= Beric Skews =

Professor Beric W. Skews - 25 April 1936 - 25 September 2026 was the director of the Flow Research Unit at the University of the Witwatersrand, South Africa. He was a leading expert in the field of compressible gas dynamics, and is author of over two hundred publications, mainly in the field of shock wave dynamics and high-speed photography.
==Introduction==

Skews was born in 1936. He attended Wits University, and graduated with a bachelor's degree in Mechanical Engineering in 1957. He went on to complete a master's degree, and obtained his PhD in 1967, focusing on shockwave diffraction. He was instrumental in establishing a specialised aeronautical engineering degree at Wits university, which is still the only specialised degree of its type offered in Africa. He was attributed with the discovery of the four shock reflection pattern, now known as Guderley reflection.

He was active in both international and local professional bodies, including the International Advisory Committee on Shock Waves, the International Shock Wave Institute, and the organising and scientific committees of a number of international symposia and workshops, including being Chairman of two international meetings (1996 and 2001), one in South Africa and one in China. He was an editor of the journals Shock Waves and the Journal of Engineering Physics and Thermophysics. He was the founder President of the South African Institute of Aeronautical Engineers and has served twice as President of the Royal Aeronautical Society (Southern Africa Division).

In addition to carrying out a substantial amount of research in collaboration with scientists in Australia, Japan, Israel, Russia, China, Canada, Sweden, and the United States, he supervised numerous undergraduate and postgraduate research projects, and also lectured Compressible Gas Flow to final year Mechanical and Aeronautical Engineering students at Wits University.

==Research interests==
Research interests include compressible flows in gases and liquids, with particular emphasis on shock wave interactions and fluid structure interactions, including structural deformation; as well as natural and industrial aerodynamics; flow visualization and experimental methods.

==Academic Positions==
- 1959-1968 lecturer/senior lecturer, University of the Witwatersrand.
- 1969-1971 Associate Professor, McMaster University, Canada
- 1972-1978 Professor, Aeronautical Engineering, Witwatersrand University
- 1979-1986 Research Manager, Eskom
- 1987- 2001 Professor, Mechanical Engineering, Witwatersrand University
- 2002- Director, Flow Research Unit, Witwatersrand University

==Achievements==
Skews has been placed in the 'A' category of researchers (world leaders) by the National Research Foundation.
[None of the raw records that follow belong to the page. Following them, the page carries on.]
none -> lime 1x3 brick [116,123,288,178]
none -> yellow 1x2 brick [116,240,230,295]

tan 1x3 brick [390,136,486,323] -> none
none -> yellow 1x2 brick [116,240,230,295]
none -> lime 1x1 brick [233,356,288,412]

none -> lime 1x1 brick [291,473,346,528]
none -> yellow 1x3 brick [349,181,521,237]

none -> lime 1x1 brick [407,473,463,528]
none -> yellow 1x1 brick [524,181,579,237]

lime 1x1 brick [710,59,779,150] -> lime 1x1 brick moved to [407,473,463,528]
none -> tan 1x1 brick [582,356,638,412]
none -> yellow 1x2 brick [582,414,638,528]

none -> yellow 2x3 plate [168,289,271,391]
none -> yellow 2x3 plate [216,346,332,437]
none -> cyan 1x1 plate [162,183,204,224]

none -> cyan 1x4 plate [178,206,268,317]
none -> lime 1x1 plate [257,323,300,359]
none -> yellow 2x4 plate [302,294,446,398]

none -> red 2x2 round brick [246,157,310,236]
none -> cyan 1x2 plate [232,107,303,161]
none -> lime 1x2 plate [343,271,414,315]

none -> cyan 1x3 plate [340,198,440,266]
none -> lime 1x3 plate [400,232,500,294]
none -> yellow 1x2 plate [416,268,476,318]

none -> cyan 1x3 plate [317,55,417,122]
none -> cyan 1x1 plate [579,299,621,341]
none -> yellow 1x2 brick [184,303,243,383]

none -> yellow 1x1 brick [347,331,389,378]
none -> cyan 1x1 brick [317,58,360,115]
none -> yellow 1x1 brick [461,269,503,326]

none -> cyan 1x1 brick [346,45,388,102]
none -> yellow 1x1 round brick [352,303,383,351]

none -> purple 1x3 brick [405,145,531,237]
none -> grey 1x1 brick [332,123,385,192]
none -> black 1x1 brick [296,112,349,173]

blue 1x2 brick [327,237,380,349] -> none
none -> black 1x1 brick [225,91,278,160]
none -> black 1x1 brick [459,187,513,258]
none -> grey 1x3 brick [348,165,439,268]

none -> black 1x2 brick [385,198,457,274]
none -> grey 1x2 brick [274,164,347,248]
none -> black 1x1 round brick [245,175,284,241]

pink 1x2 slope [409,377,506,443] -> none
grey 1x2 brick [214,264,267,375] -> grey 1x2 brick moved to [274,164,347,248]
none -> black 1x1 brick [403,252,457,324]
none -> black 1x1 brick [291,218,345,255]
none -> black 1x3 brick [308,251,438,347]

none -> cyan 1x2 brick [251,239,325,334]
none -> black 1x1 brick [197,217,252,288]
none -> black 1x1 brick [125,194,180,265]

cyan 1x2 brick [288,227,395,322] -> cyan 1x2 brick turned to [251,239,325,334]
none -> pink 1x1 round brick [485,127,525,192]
In 2008, Skews was awarded an Honorary Fellowship of the Royal Aeronautical Society in London. This award recognises the contributions he made to the setting up of the aeronautical engineering degree at Wits in the sixties and in which he was the first Chair incumbent. This remains the only internationally recognized formal degree in this field in South Africa. He was also heavily involved in maintaining international links during the difficult period of South Africa's political isolation, acting as President of the indigenous South African Institute of Aeronautical Engineers and the Southern Africa Division of the Royal Aeronautical Society, on more than one occasion.